Israel-based banks should not entirely cease to offer services for crypto-related establishments, as claimed by Israel’s attorney general Avichai Mandelblit.
Specifially, in Mandelblit’s idea, banks should apply a more thorough examination process for each case, to identify signs of money laundering risks or other illicit financial activities, instead of the current shutdown in offering their financial services.
Mandelblit’s idea regarding the matter contradicted with the stance from the central bank of Israel, as reported by the Globes on February 19th.
In 2019, a few banks in Israel have decided to block account access to whichever of their business partners that receive crypto-enabled transfers. This led to the result of numerous Bitcoin (BTC) investors in Israel stripped off the option to fulfill their tax duties, since the banks refused to take in their deposits.
In August 2019, a $23 million lawsuit happened between an investor and Israeli Bank Hapoalim, claiming the bank would not accept deposits of Bitcoin-based profits.

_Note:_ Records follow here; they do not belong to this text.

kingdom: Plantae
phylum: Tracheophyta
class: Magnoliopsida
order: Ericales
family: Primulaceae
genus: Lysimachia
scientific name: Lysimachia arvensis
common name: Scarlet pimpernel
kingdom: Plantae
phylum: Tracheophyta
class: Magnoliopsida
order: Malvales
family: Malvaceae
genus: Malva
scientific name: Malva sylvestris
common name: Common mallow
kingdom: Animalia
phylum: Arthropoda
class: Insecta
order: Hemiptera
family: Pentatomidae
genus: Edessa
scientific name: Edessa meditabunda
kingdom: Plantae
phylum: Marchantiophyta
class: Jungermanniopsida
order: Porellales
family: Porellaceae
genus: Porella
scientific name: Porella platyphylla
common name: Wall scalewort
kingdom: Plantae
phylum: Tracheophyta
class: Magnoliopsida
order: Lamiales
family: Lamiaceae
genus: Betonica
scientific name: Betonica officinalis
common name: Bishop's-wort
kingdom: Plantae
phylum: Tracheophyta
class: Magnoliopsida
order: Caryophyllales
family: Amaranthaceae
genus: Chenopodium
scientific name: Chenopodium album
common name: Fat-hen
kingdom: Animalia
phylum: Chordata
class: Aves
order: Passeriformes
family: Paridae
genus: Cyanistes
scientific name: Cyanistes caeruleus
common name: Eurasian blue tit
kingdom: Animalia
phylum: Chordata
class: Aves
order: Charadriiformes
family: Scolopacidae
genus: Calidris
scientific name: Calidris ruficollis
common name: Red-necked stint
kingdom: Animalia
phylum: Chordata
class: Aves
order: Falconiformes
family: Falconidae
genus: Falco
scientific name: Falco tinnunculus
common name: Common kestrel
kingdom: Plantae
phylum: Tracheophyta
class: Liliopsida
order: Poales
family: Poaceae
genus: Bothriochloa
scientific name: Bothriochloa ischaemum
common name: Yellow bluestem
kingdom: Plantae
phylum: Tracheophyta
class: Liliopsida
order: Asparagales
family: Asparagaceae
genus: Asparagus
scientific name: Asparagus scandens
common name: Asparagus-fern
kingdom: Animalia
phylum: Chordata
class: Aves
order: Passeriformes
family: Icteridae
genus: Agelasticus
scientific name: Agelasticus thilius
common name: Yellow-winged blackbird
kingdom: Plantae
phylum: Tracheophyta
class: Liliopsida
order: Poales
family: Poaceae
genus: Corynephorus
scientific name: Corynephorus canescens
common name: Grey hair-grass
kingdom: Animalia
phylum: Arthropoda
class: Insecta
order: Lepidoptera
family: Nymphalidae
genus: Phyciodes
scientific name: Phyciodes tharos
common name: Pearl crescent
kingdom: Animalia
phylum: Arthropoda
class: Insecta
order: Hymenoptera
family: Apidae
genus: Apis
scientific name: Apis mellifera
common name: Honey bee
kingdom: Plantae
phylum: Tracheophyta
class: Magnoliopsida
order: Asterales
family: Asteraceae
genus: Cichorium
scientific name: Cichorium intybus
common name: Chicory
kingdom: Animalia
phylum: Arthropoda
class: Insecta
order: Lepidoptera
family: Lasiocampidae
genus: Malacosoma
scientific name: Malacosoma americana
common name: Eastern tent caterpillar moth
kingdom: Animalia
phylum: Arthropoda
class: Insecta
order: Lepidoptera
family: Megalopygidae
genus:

The case where Mercantile Discount Bank has denied authorization for a transfer from local crypto exchange firm BIT2C is the primary reason that led to the stance from Mandelblit.
The Israeli authorities, however, are making steps to further blockchain growth in the nation, despite the attitude from local banks. an information request has been made by the Israeli Securities Authority, to look into regulations that are acting as barriers against the growth of blockchain-based businesses in Israel.